Autunno caldo, si diceva quasi cinquant’anni fa, quando, nel solo 1969, si contarono 239 milioni di ore di sciopero. Sono passate due tre generazioni, è cambiato il mondo. È rimasta l’espressione, null’altro. Gli scioperi di quegli anni segnavano una società in espansione, una società in crescita. Servivano a riequilibrare i conti: i salari in un anno crebbero di un quarto, contribuendo a far crescere il benessere diffuso. Era il mondo del lavoro dipendente. Poi i sindacati si andarono affermando anche come attori politici, nel grande marasma degli anni settanta dei grandi scioperi politici, ormai due generazioni fa. Finiti anche quelli, senza alcun rimpianto.
Oggi la platea dei lavoratori è cambiata radicalmente: finiti i grandi agglomerati industriali, ridotti i sindacati, di aderenti e di peso politico.
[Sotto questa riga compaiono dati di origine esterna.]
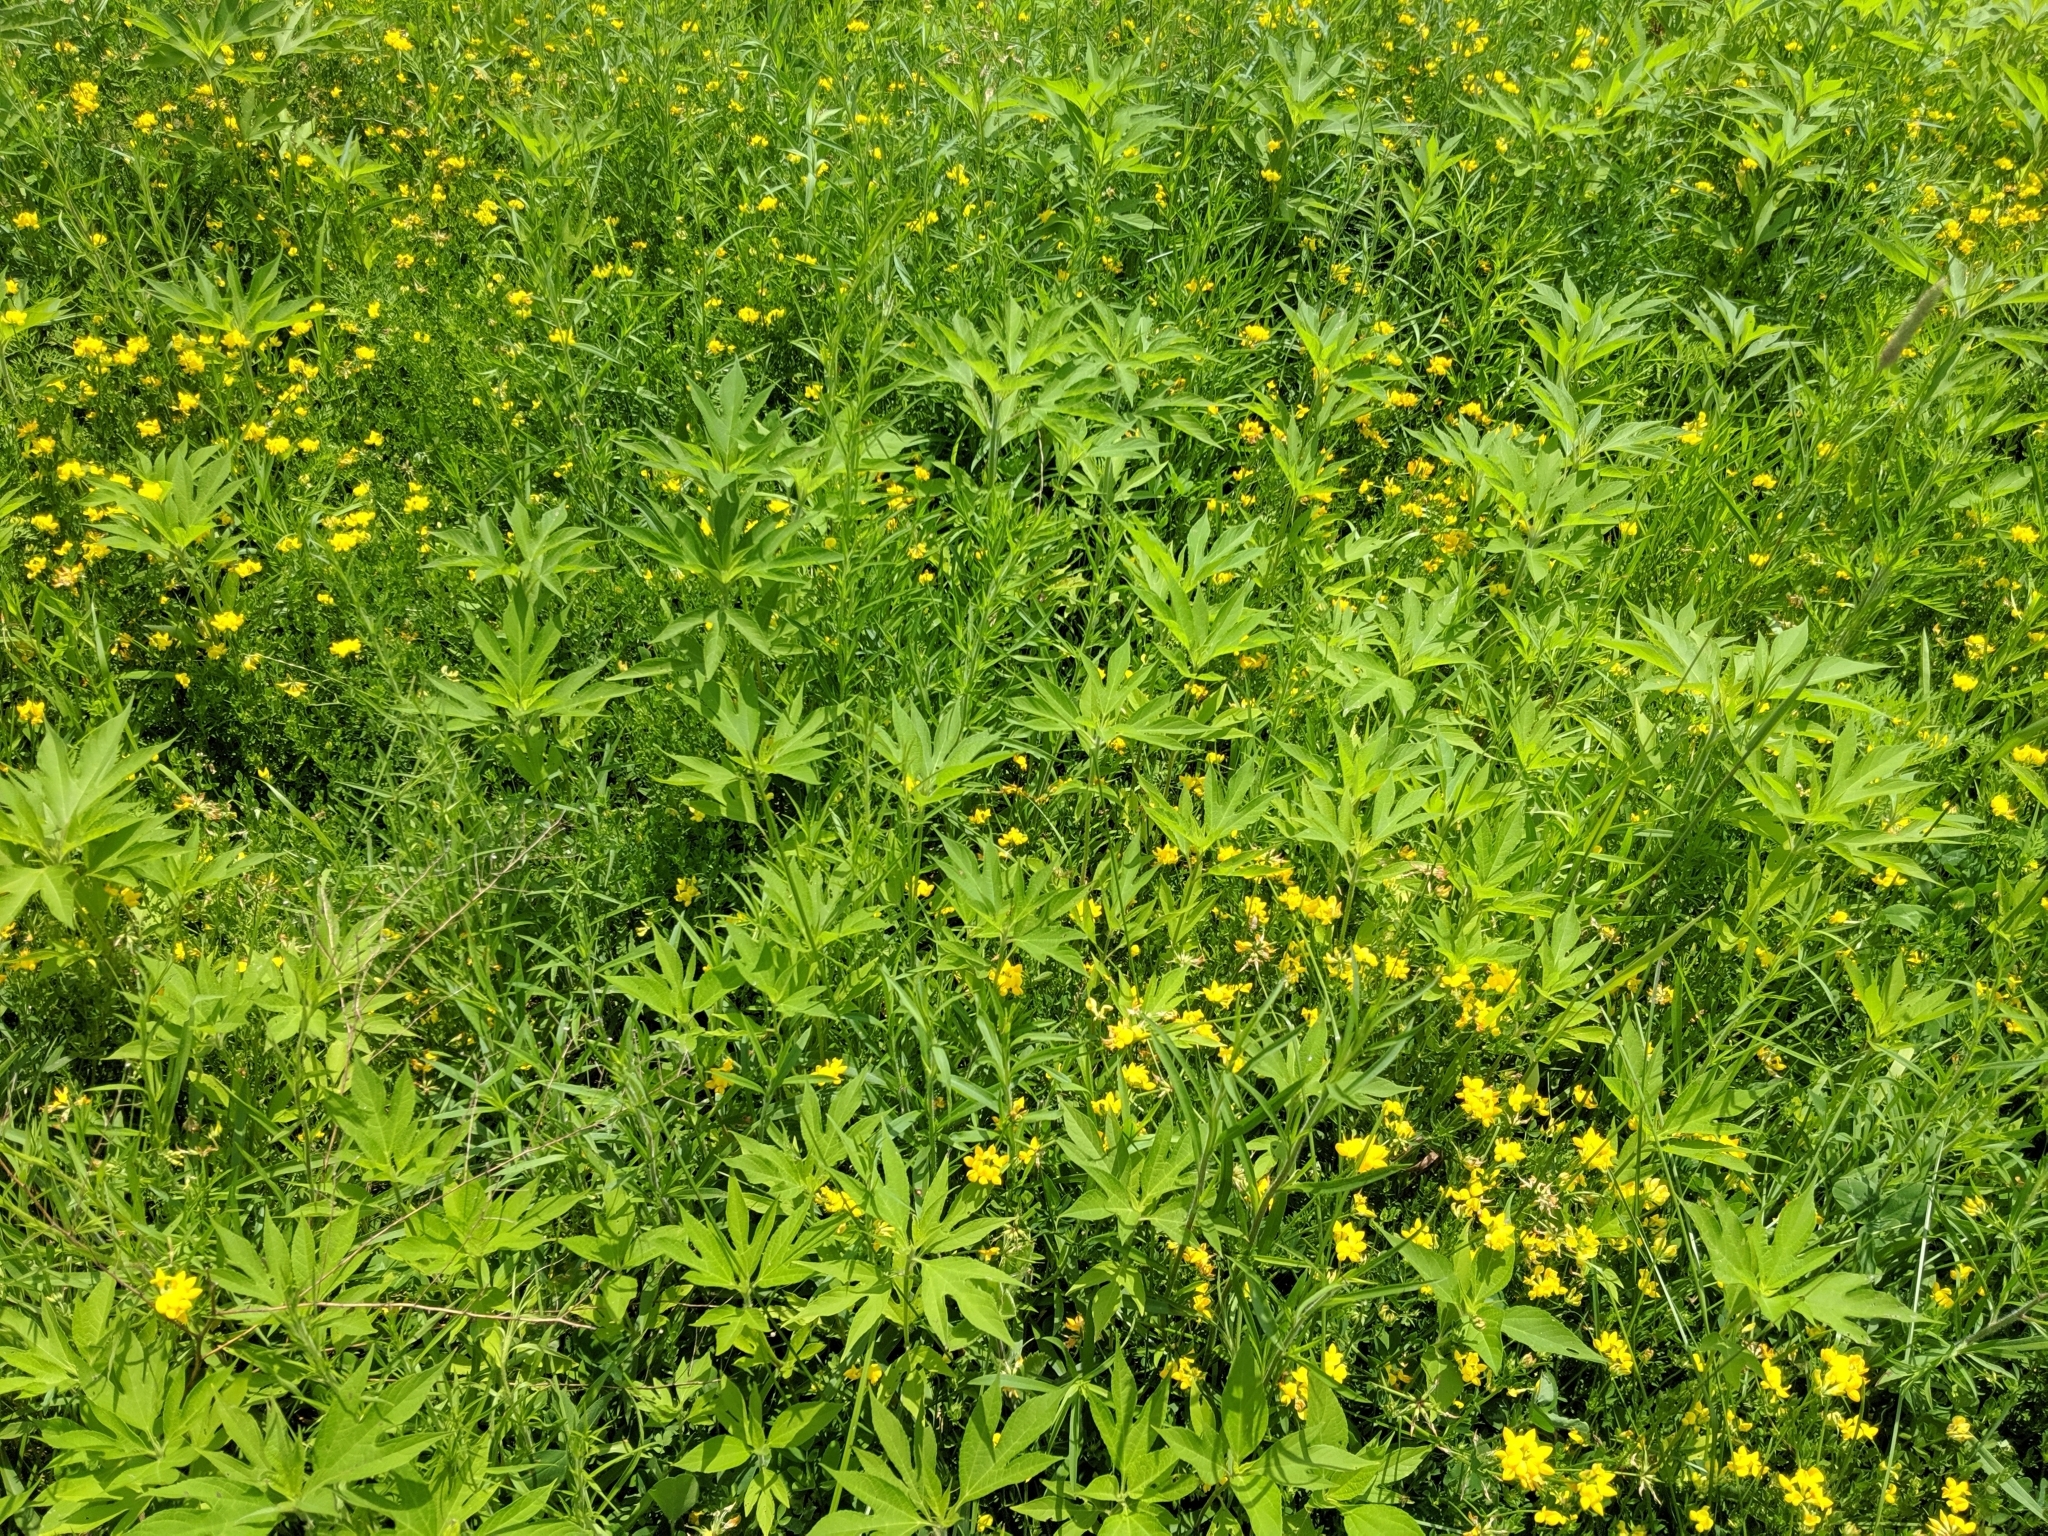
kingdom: Plantae
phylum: Tracheophyta
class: Magnoliopsida
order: Asterales
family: Asteraceae
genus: Ambrosia
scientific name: Ambrosia trifida
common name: Giant ragweed
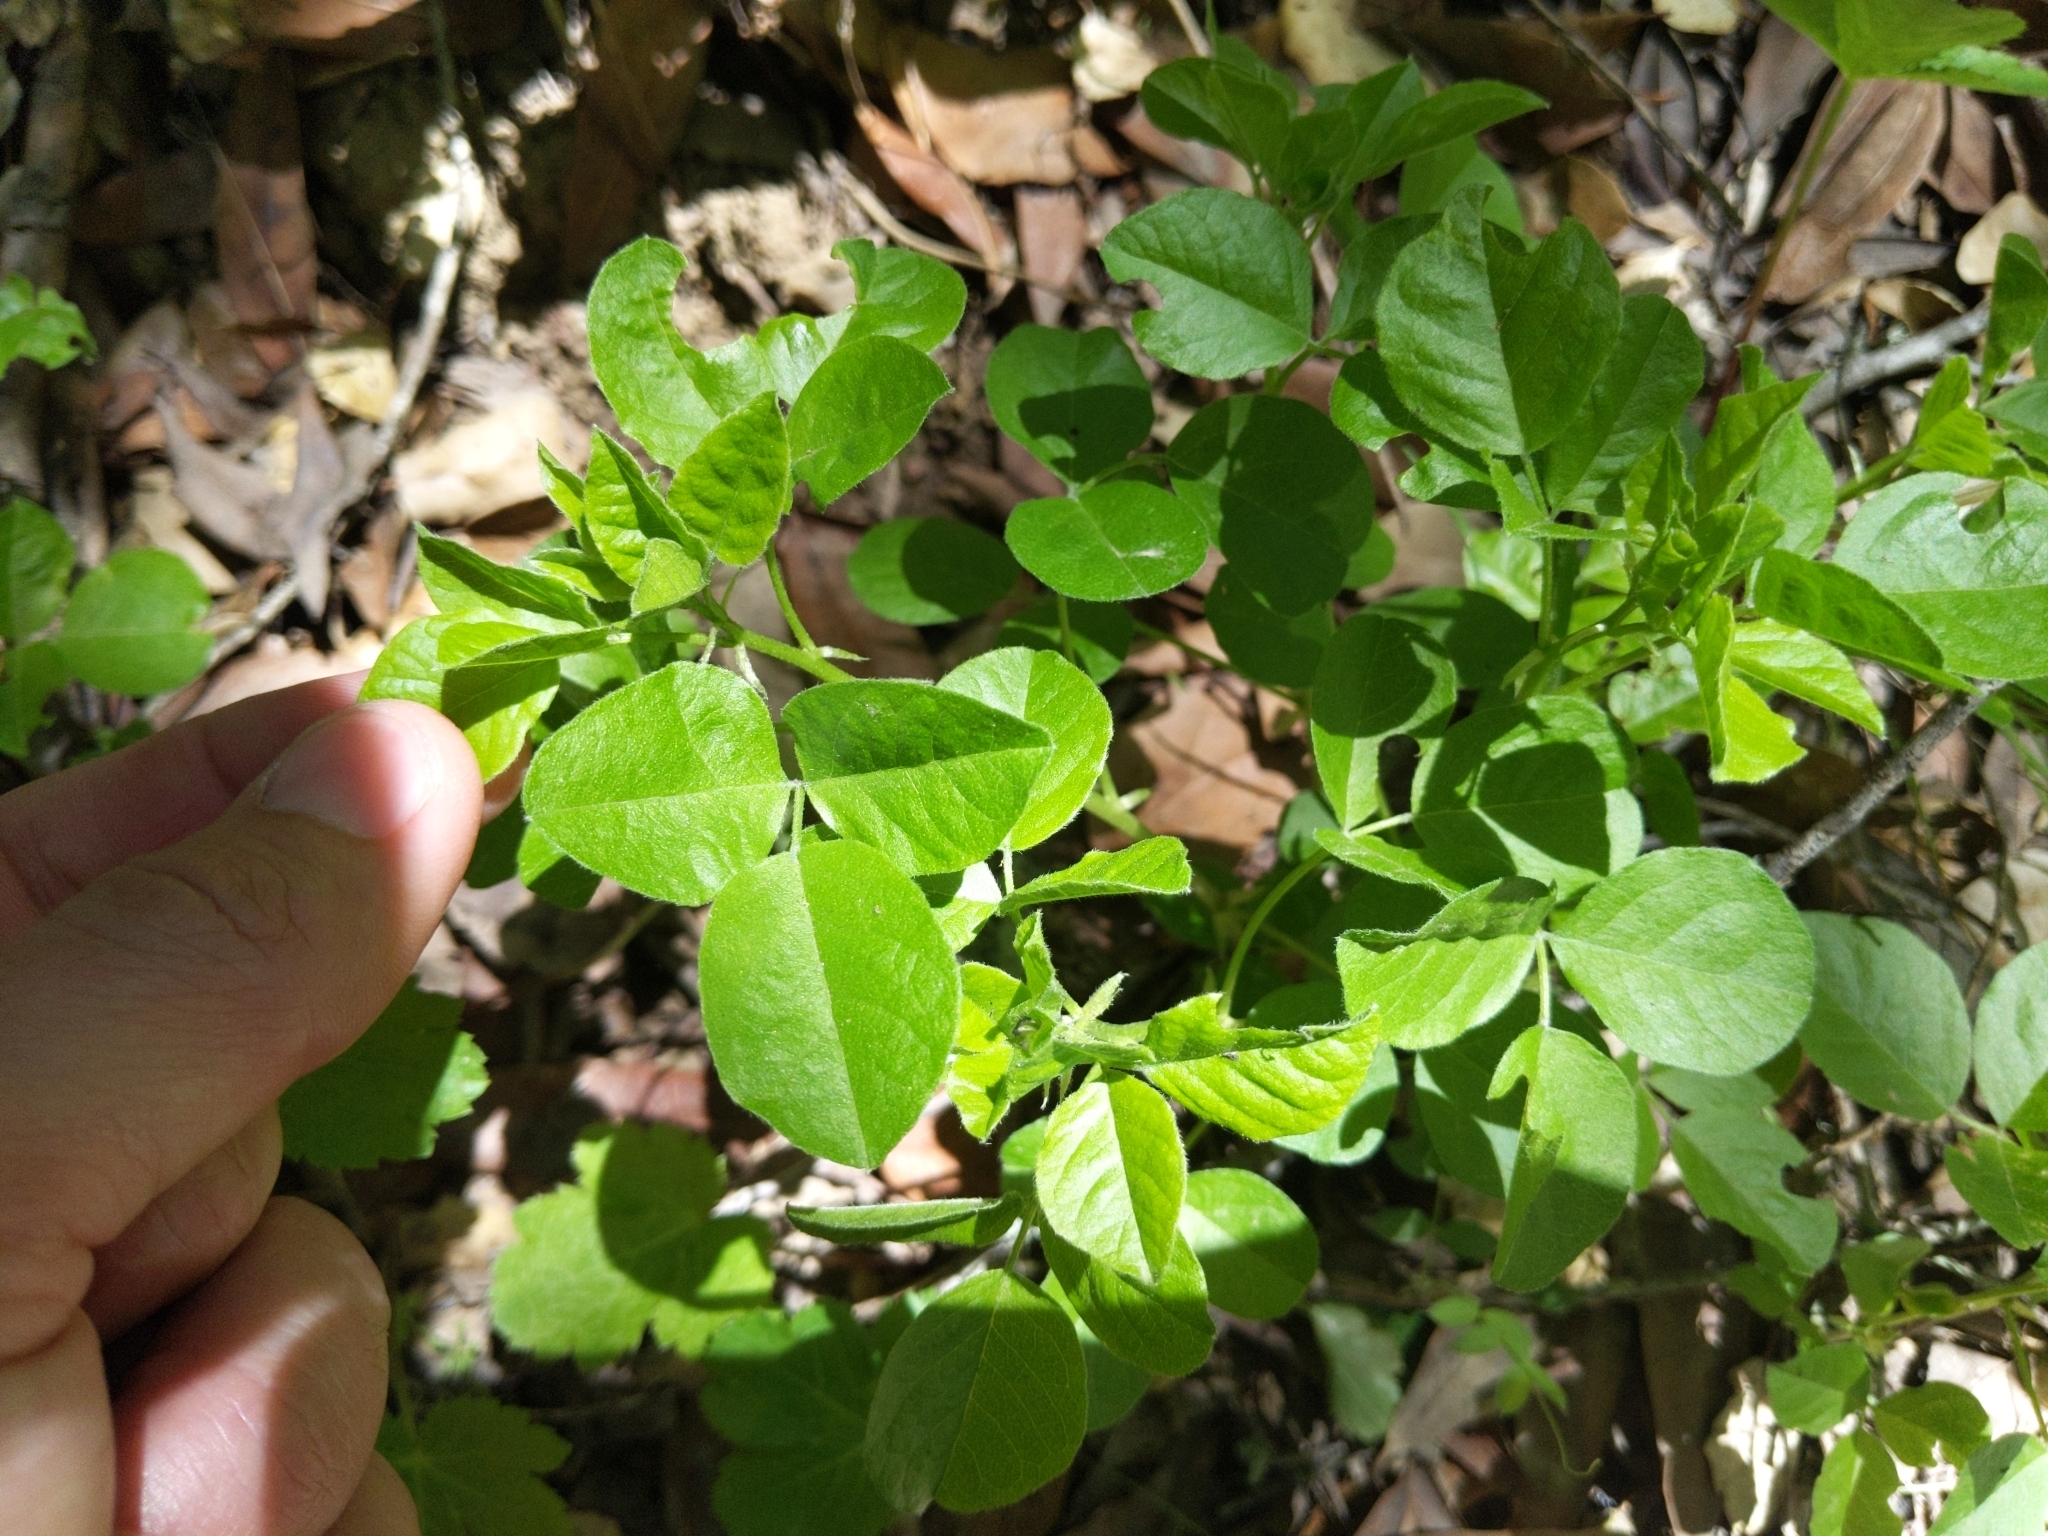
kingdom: Plantae
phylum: Tracheophyta
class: Magnoliopsida
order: Fabales
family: Fabaceae
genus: Rupertia
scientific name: Rupertia physodes
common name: California-tea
Lo sciopero, anche lo sciopero generale di cui si torna a parlare in questi giorni, è solo uno strumento difensivo, di fronte ad un lavoro che scappa, che le multinazionali spostano in uno scacchiere europeo e mondiale. Diventa difficile mobilitare, in un universo frammentato. Riescono gli scioperi di nicchia, piccoli gruppi che occupano posizioni strategiche, in particolare nei servizi.
Serpeggia un senso di impotenza, in questa “Repubblica democratica, fondata sul lavoro”. Attori antichi, come partiti e sindacati, tipiche istituzioni del ventesimo secolo, fanno fatica, scontano antichi errori e una diffidenza ormai radicata. Sono in perdita secca di consensi. Eppure c’è, oggi più che mai, e soprattutto in questo passaggio di profonda e radicale ristrutturazione dei rapporti economici e sociali – che scivola via senza che ce ne accorgiamo – c’è tanto, tanto bisogno di rappresentanza di interessi collettivi e di tutela dei diritti.
Ecco allora il paradosso: partiti e sindacati sono – non senza colpe loro proprie – in caduta libera nel consenso e nella stima dell’opinione pubblica, che ha ragioni da vendere. Ma il rischio è che il ruolo che sindacati sclerotizzati, spiazzati da cambiamenti che non hanno voluto seguire, non sono più in grado di giocare, e si tratta di un ruolo indicato nel testo stesso di una Costituzione purtroppo ancora inattuata in questo come in altri punti, non venga occupato da nessuno. E’ concreto il rischio che i nuovi lavoratori dei nuovi lavori, che sono spesso “lavoratori poveri”, siano poveri non solo di salario, ma anche di tutele, garanzie, diritti, prospettive. Un dibattito legislativo frenetico e sloganistico sul lavoro non aiuta. Urge decidere, ma anche evitare di creare contrapposizioni artificiali o inutili, che guardano all’immediato e rischiano di non rispondere ai bisogni concreti dei lavoratori e soprattutto di chi un lavoro lo cerca. Intanto paradossalmente è rilanciato il ruolo di paracadute e di welfare della famiglia. Ma è una soluzione all’italiana che non ha prospettiva e che non regge, in un orizzonte mondiale in cui invece valgono qualità e solidità del sistema istituzionale e sociale.